Postby Rspaight » Tue Nov 16, 2004 8:51 pm
This is the stupidest fucking packaging ever.
I'm not kidding.
OK, picture this: you get this slipcase that's about ten inches high. So it can't possibly fit into any sane CD shelving system. Usually, when such a form factor is deployed (I love the word "deployed"), it's to accomodate an oversize booklet. Is that the case? Heck, no!
When you pull the inner contraption out of the slipcase, you are rewarded by your new CDs dumping out onto the floor. That's because the four mini-LP type sleeves are just sitting in the inner thingamabob with nothing whatsoever to keep them in place. Once loosed from the slipcase, they're free to slip the surly bonds of cardboard and make a break for it. Unless the inner whatsis is inserted into the slipcase the other way around, in which case the booklet leaps out. Genius.
The inner whatchamajigger folds into a ludicrously thick jewel-case size affair, if for some reason you want to stick it into your shelf that way. The resulting "spine," though the thickness of a double-CD case plus a single case, has nothing at all on it.
The booklet is normal-sized, and much too skinny to fit in its half of the weird origami cardboard inner structure. So Capitol thoughtfully provided two slabs of plastic glued to the inside of that half to sort of hold the book in place, though it will gleefully fall out if gravity is applied. The book itself is no great shakes. There's about five pages of totally unenlightening text from Lewisohn (those of you hoping for authoritative information on how these records differ from their UK counterparts will be sorely disappointed) followed by a bunch of boring pictures and glib quotes from the Mopped Ones. The only technical credit at all is for Ted Jensen.

* * *

### Set of tasks
- 1) Repeat the part of the packaging post that begins at the words "OK, picture this: you" and stops after "leaps out. Genius.".
- 2) In the packaging post, list every noun that comes directly after the word "inner".
- 3) Continue the post about the CD box packaging, starting after its final sentence.

* * *

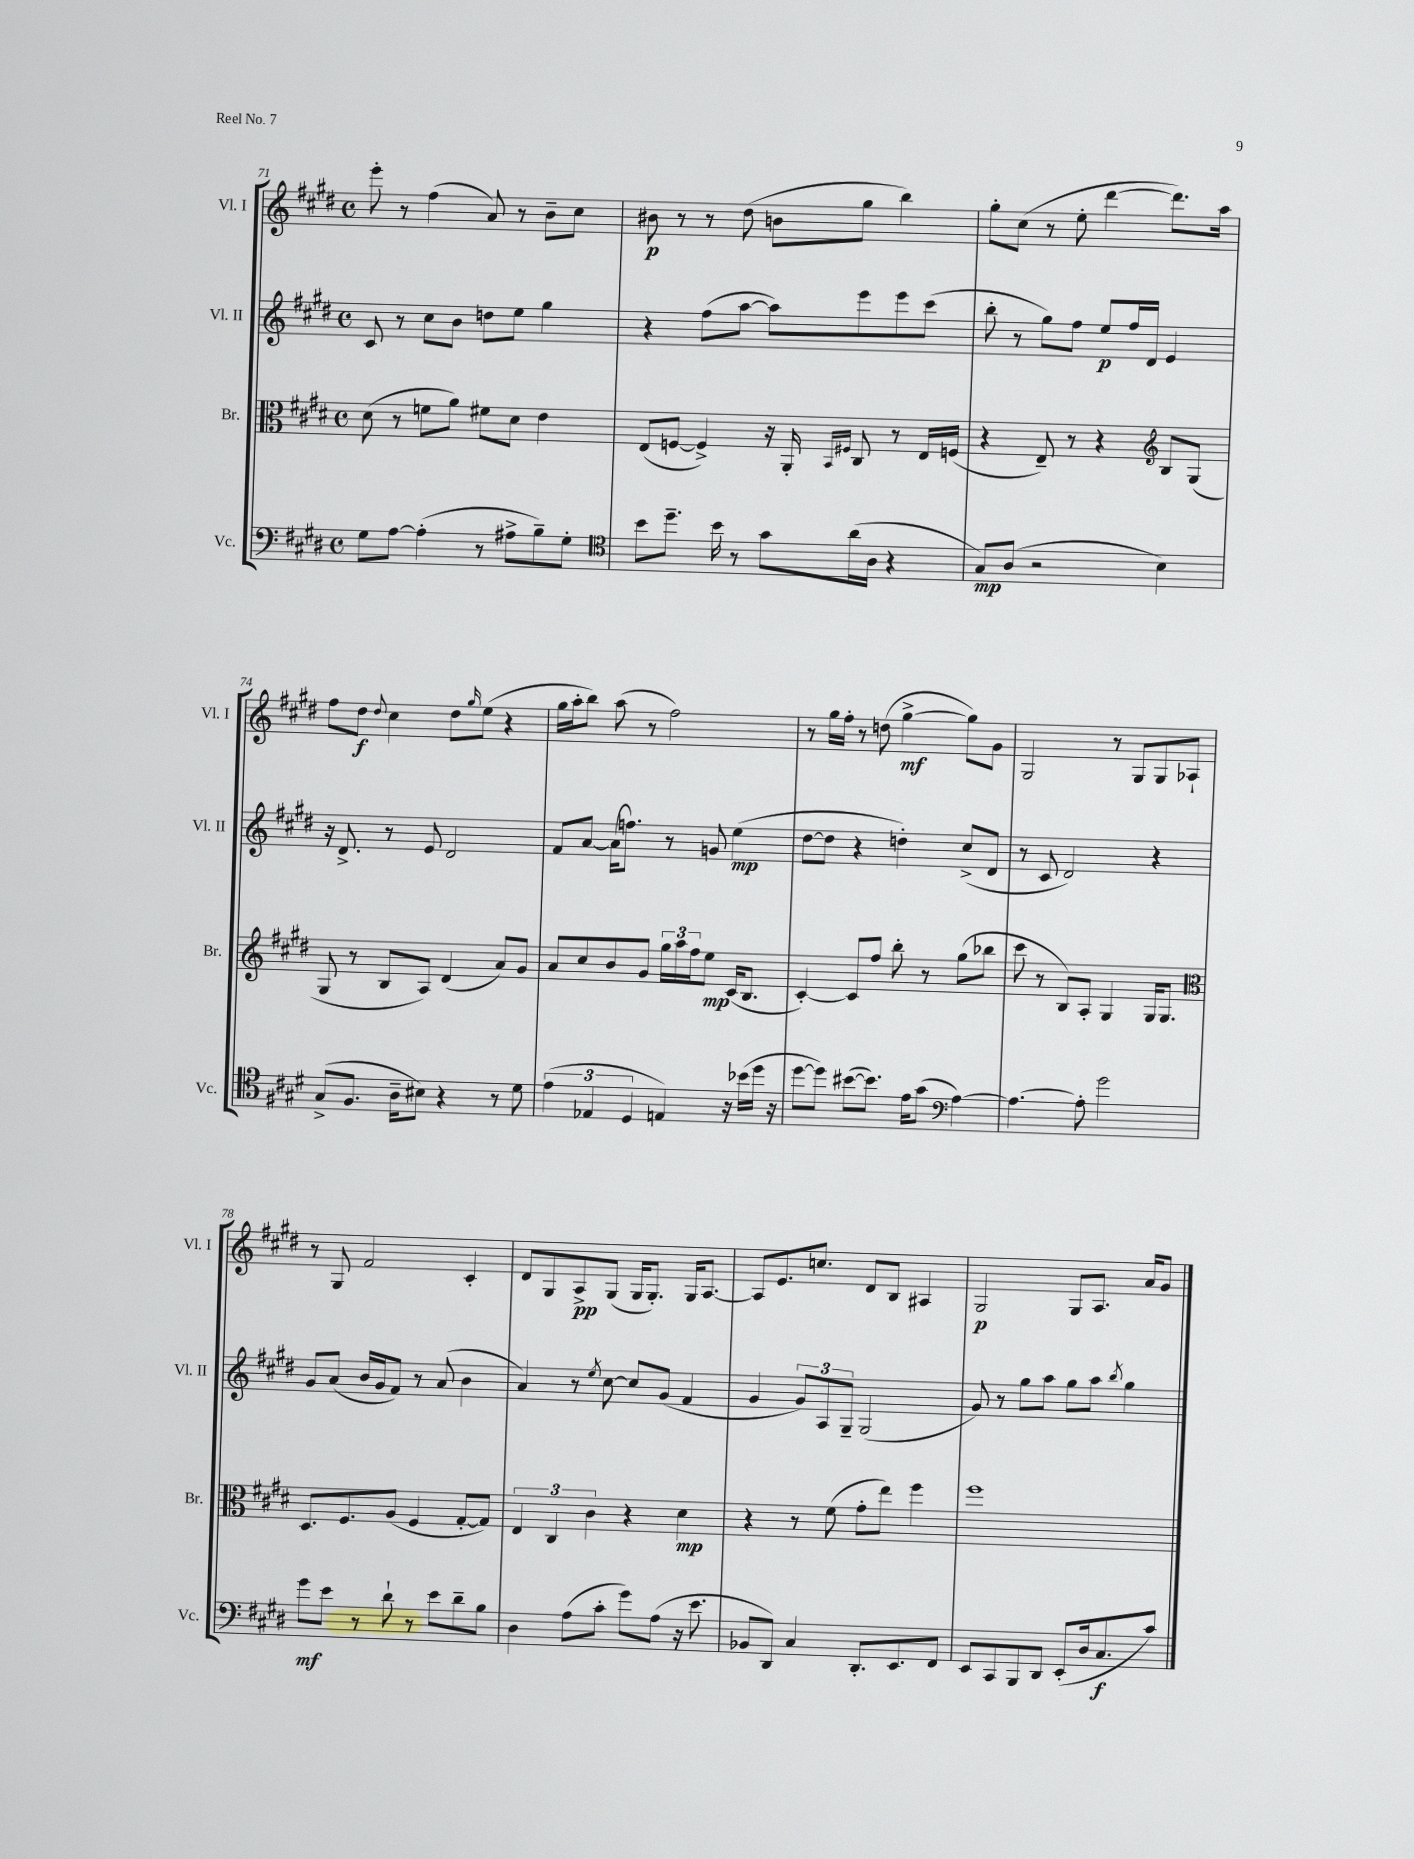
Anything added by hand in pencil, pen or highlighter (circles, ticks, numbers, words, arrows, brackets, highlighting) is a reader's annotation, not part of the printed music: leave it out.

**kern	**kern	**kern	**kern
*staff4	*staff3	*staff2	*staff1
*clefF4	*clefC3	*clefG2	*clefG2
*k[f#c#g#d#]	*k[f#c#g#d#]	*k[f#c#g#d#]	*k[f#c#g#d#]
*M4/4	*M4/4	*M4/4	*M4/4
*met(c)	*met(c)	*met(c)	*met(c)
8G#\L	(8d#\	8c#/	8eee'\
[8A\J	8r	8r	8r
(4A'\]	8f\L	8cc#\L	(4ff#\
.	8a\J)	8b\J	.
8r	8f#\L	8dd\L	8a/)
8A#^\L	8d#\J	8ee\J	8r
8B~\)	4e\	4gg#\	8b~\L
8G#'\J	.	.	8cc#\J
=	=	=	=
*clefC4	*	*	*
8b\L	(8E/L	4r	8b#\
8.dd#~\J	[8F/J	.	8r
.	4F^/])	(8ff#\L	8r
16b\	.	.	.
8r	.	[8aa\J	(8dd#\
8g#\L	16r	8aa\]L)	8b\L
.	16AA'/	.	.
.	16qqBB/LL	.	.
.	16qqF#/JJ	.	.
(16a\L	8C#/	8eee\	8gg#\J
16A\JJ	.	.	.
4r	8r	8eee\	4bb\)
.	16E/LL	(8ccc#\J	.
.	(16F/JJ	.	.
=	=	=	=
8G#/L)	4r	8bb'\	8gg#'\L
(8A/J	.	8r	(8cc#\J
2r	8E~/)	8gg#\L)	8r
.	8r	8ff#\J	8ee'\
.	4r	8ee/L	[4ddd#\
.	.	16ff#/L	.
.	.	16d#/JJ	.
*	*clefG2	*	*
4B\)	8B/L	4e/	8.ddd#\]L)
.	(8G#/J	.	.
.	.	.	16aa\Jk
=	=	=	=
(8G#^/L	8G#/	16r	8ff#\L
.	.	8.d#^/	.
8.F#/J	8r	.	8dd#\J
.	.	.	8qqdd#/
.	8B/L	8r	4cc#\
16A~\LK	.	.	.
8B#\J)	8A/J)	8e/	.
4r	(4d#/	2d#/	8dd#\L
.	.	.	16qqgg#/
.	.	.	(8ee\J
8r	8a/L)	.	4r
8d#\	8g#/J	.	.
=	=	=	=
(6e\	8a/L	8f#/L	16gg#\LL
.	.	.	16aa'\J
.	8cc#/	[8a/J	8bb\J)
6E-/	.	.	.
.	8b/	(16a\]LK	(8aa\
.	.	8.ff\J)	.
6D#/	.	.	.
.	8g#/J	.	8r
4E/)	24gg#\LL	8r	2ff#\)
.	24aa\	.	.
.	24ff#\J	.	.
.	8ee\J	8g/	.
16r	(16c#/LK	(4ee\	.
(16b-\LL	8.B/J	.	.
16dd#\JJ	.	.	.
16r	.	.	.
=	=	=	=
[8dd#\L	[4c#'/)	[8dd#\L	8r
8dd#\]J)	.	8dd#\]J	16gg#\LL
.	.	.	16ff#'\JJ
([8b#\L	8c#/]L	4r	8r
8.b#\]J)	8ff#/J	.	(8dd\
.	8bb'\	4dd'\)	[4gg#^\
16e\LK	.	.	.
(8g#\J	8r	.	.
*clefF4	*	*	*
[4A\)	(8gg#\L	(8cc#^/L	8gg#\]L)
.	8bb-\J	8d#/J	8g#\J
=	=	=	=
4.A\_	8ccc#\	8r	2G#/
.	8r	8c#/	.
.	8B/L)	2d#/)	.
8A'\]	8A'/J	.	.
2g#\	4G#/	.	8r
.	.	.	8G#/L
.	16G#/LK	4r	8G#/
.	8.G#/J	.	.
.	.	.	8A-`/J
=	=	=	=
*	*clefC3	*	*
8g#\L	8.D#/L	8g#/L	8r
8e\J	.	(8a/J	8G#/
.	8.F#/	.	.
8r	.	16b/LL	2f#/
.	.	16g#/J	.
8d#`\	(8A/J	8f#/J)	.
8r	4F#/	8r	.
8e\L	.	(8a/	.
8d#~\	[8G#'/L	4b\	4c#'/
8B\J	8G#/]J)	.	.
=	=	=	=
4D#\	6E/	4a/)	8d#/L
.	.	.	8G#/
.	6C#/	.	.
(8A\L	.	8r	8A^/
.	6c#\	.	.
.	.	8qee/	.
8c#'\J	.	[8cc#\	(8G#/J
8g#\L)	4r	8cc#/]L	16G#/LK
.	.	.	8.G#'/J)
(8A\J	.	(8g#/J	.
16r	4d#\	4f#/	16G#/LK
8.e\	.	.	[8.A/J
=	=	=	=
8BB-/L	4r	4g#/	8A/]L
8DD#/J)	.	.	8.e/
4C#/	8r	12g#/L)	.
.	.	.	8.cc/J
.	.	12A/	.
.	(8f#\	.	.
.	.	12G#~/J	.
8.DD#'/L	8g#'\L	(2G#/	8d#/L
.	8ee\J)	.	8B/J
8.EE/	.	.	.
.	4ff#\	.	4A#/
8FF#/J	.	.	.
=	=	=	=
8EE/L	1ff#	8g#/)	2G#/
8CC#/	.	8r	.
8BBB/	.	8gg#\L	.
8DD#/J	.	8aa\J	.
(8EE'/L	.	8gg#\L	8G#/L
16D#/k	.	8aa\J	8.A/J
8.C#/	.	.	.
.	.	8qbb/	.
.	.	4gg#\	.
.	.	.	16a/LK
8c#/J)	.	.	8g#/J
==	==	==	==
*-	*-	*-	*-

* * *

### Responses for each task
- 1)
OK, picture this: you get this slipcase that's about ten inches high. So it can't possibly fit into any sane CD shelving system. Usually, when such a form factor is deployed (I love the word "deployed"), it's to accomodate an oversize booklet. Is that the case? Heck, no!
When you pull the inner contraption out of the slipcase, you are rewarded by your new CDs dumping out onto the floor. That's because the four mini-LP type sleeves are just sitting in the inner thingamabob with nothing whatsoever to keep them in place. Once loosed from the slipcase, they're free to slip the surly bonds of cardboard and make a break for it. Unless the inner whatsis is inserted into the slipcase the other way around, in which case the booklet leaps out. Genius.

- 2) contraption, thingamabob, whatsis, whatchamajigger, structure

- 3)
The mini-LP sleeves are poorly reproduced copies of someone's old records, not the original elements. They have the duplicate mono/stereo tracklistings clumsily pasted into the original back-cover layouts, along with Compact Disc and Apple logos.
Four CD-Rs in a Ziploc baggie would have been about as good, and we might have saved a few bucks.
However, the discs themselves are surprisingly good in all their echoey, nth-generation glory. There's no NR that I can hear -- the outros are all drenched in hiss.
(Oh my God, "She's A Woman" just came on. Sweet bleeding Jeebus. This is hilariously awful. It sounds like... like... words fail me. Robert Johnson records sound better than this. Now "I Feel Fine." No wonder the kids all starting using drugs. I think I got my money's worth out of just these two tracks in comedy value. Quick check -- yep, the mono sounds the same, just folded in. Egads.)
That aside, it's all nicely done, given the limits of the sources. If the inevitable UK remasters are done to typical EMI/Apple NR/EQ specs, these may actually end up being the best official digital source for a lot of these tracks. Wouldn't that be a hoot?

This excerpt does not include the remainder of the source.